Ein Badeweiher in Böhl-Iggelheim in Rheinland-Pfalz: Drei Männer zwischen 22 und 34 Jahren können sich beim Schwimmen nicht mehr über Wasser halten, gehen unter und sterben. Die Polizei meldet später: Alle drei hatten Alkohol getrunken. Oder Schauplatz Niedersachsen, der Ort Isenbüttel: Ein 34-Jähriger springt bei großer Hitze und unter Alkoholeinfluss in einen Badesee, erleidet eine Herz-Kreislauf-Schwäche und ertrinkt. Es sind zwei Vorfälle, die sich in ein Muster fügen. Die große Mehrheit der Ertrinkenden sind Männer, Selbstüberschätzung, Prahlsucht und Alkohol spielen dabei meist eine Rolle.

"Männer überschätzen sich gerne", sagt Achim Haag, Präsident der Deutschen Lebens-Rettungs-Gesellschaft (DLRG). "Sie möchten Schwimmen wie Michael Phelps, können sich aber gerade über Wasser halten." Etwa acht von zehn Toten in den Gewässern sind Männer, weshalb die DLRG dazu rät, sich ein Vorbild an den Frauen zu nehmen. "Sie sind realistischer in der Selbsteinschätzung", erklärt Haag. In Schweden hat vor allem das Alkohol-Problem vor einigen Jahren derart zugenommen, dass eine Firma eine Kampagne mit dem Namen "Don't drink and dive" anstieß.

504 Menschen sind 2018 in Deutschland ertrunken

Insgesamt sind im Jahr 2018 nach Angaben der DLRG 504 Menschen in Deutschland ertrunken. Weiteren 974 Menschen konnten demnach Mitglieder der Gesellschaft das Leben retten, 64 Mal riskierten die Helfer dabei sogar ihr eigenes Leben. Die Zahlen sind im Vergleich zum Jahr davor teilweise erheblich angestiegen, was vor allem auf das lang anhaltende Sommerwetter zurückzuführen ist. Die meisten Unfälle passieren weiterhin auf Binnengewässern: An Seen, Teichen oder Flüssen fehlen häufig ausgebildete Rettungsschwimmer.

Besorgt blickt die DLRG auf die Entwicklung bei Kindern und Jugendlichen. Einer Umfrage zufolge könnten 59 Prozent der Grundschüler nicht ausreichend gut schwimmen. Haag bezeichnet das als "Pisa des Schulsports" und warnte vor der Gefahr höherer Opferzahlen. 2018 seien 71 Kinder und Jugendliche unter 20 Jahren ertrunken, 27 mehr als im Jahr davor. Haag führt das auf die schwindende Zahl von Schwimmbädern in Deutschland zurück. Vor allem in ländlichen Gebieten sei die Entfernung zum nächsten Bad mitunter so weit, dass die Schulen gar keinen Schwimmsport mehr anbieten könnten.

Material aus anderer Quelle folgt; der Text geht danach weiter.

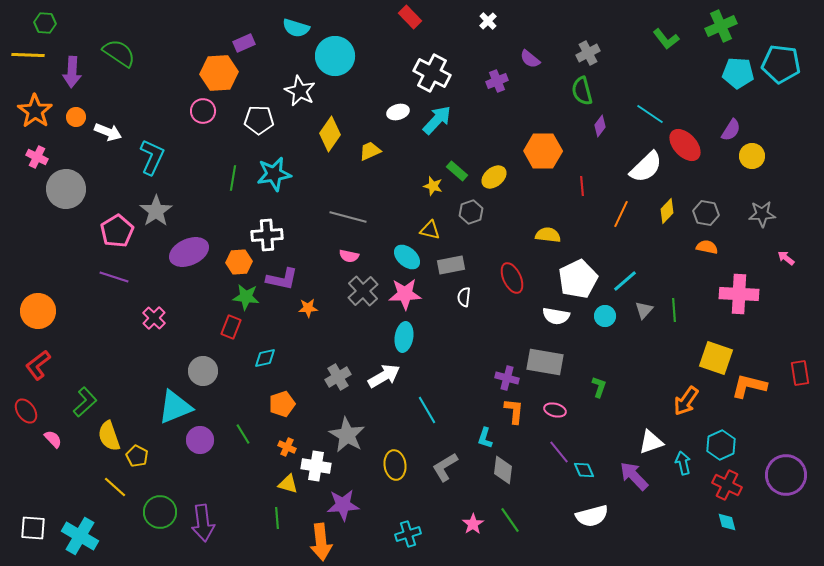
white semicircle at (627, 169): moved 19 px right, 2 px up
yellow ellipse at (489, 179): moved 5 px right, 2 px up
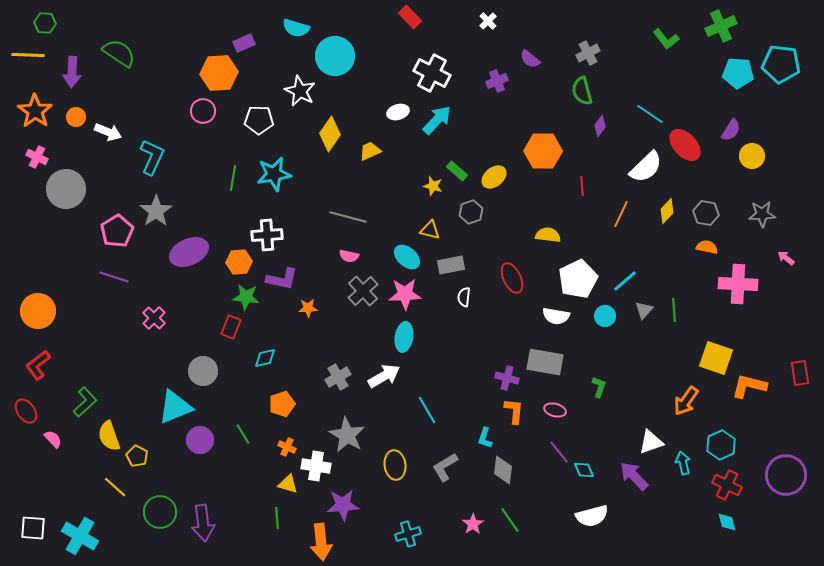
pink cross at (739, 294): moved 1 px left, 10 px up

Die DLRG rechnete aus, dass derzeit etwa 80 Bäder pro Jahr geschlossen werden, zumeist aus finanziellen Gründen. Die Organisation hat deshalb die Online-Petition "Rettet die Bäder!" gestartet und will diese demnächst dem Bundestag übergeben. Denn sie fürchtet auch um erschwerte Bedingungen bei der eigenen Ausbildung, wenn zunehmend geeignete Schwimmbäder fehlen.